Different Perspectives
Oil markets and Lloyd's of London
Oil markets and Lloyd's of London
Brent fell to $89.25 on ceasefire probability, not new barrels, with traders voting for Trump's deed over Tehran's denial. Lloyd's has not repriced Hormuz war-risk cover because its trigger requires a UN Security Council resolution or government certification, so tanker insurance costs remain elevated regardless of the spot move.

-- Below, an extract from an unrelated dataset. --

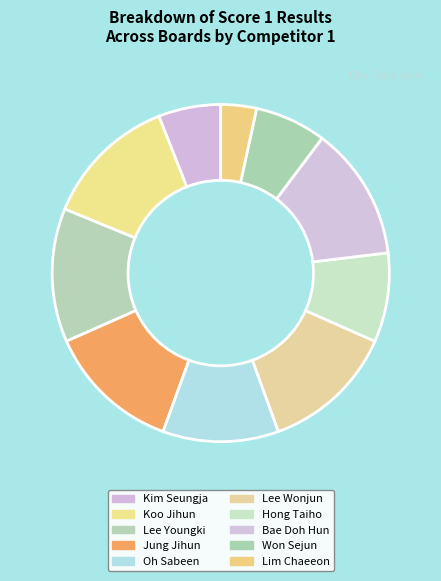

Which slice is the smallest?

Lim Chaeeon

Pakistan and Qatar mediators
Pakistan and Qatar mediators
Pakistan's Mohsin Naqvi was in Tehran for his second visit in under a week, using the Pakistan-Qatar channel that delivered April's ceasefire after an identical public-denial cycle. The channel carries both civilian and military buy-in from Islamabad, the only configuration Iran's split command cannot dismiss as a partial signal.
India
India
India summoned the US Deputy Chief of Mission after three Indian sailors were killed aboard MT Settebello, the first formal grievance from a major non-belligerent directed at US enforcement. Indian seafarers supply roughly 12 per cent of the global maritime workforce; their presence on third-flag Gulf tankers is structurally inevitable regardless of bilateral diplomacy.
Islamic Revolutionary Guard Corps (IRGC)
Islamic Revolutionary Guard Corps (IRGC)
The IRGC declared Hormuz closed on 11 June while civilian negotiators were on the same mediation channel, then issued no public comment on the MoU framework. Its silence on the framework, rather than any foreign ministry statement, is the operative approval signal; the corps' unilateral Hormuz closure shows it did not treat the diplomatic track as binding on its operations.
Iran foreign ministry (Baghaei)
Iran foreign ministry (Baghaei)
Esmail Baghaei told IRNA that reports of a finalised deal were 'merely speculation' and that Iran had 'not yet made a final decision'. The denial is structurally identical to Iranian foreign ministry statements during the April ceasefire talks, which produced a binding text within 48 hours of the same language.
Trump administration / CENTCOM
Trump administration / CENTCOM
Trump cancelled the third strike day and called the MoU 'very strong' and almost ready to sign, while CENTCOM kept tanker enforcement running in the same 24-hour window. The administration is simultaneously withdrawing the military pressure it claims drove the deal and sustaining the enforcement campaign it is trying to trade away.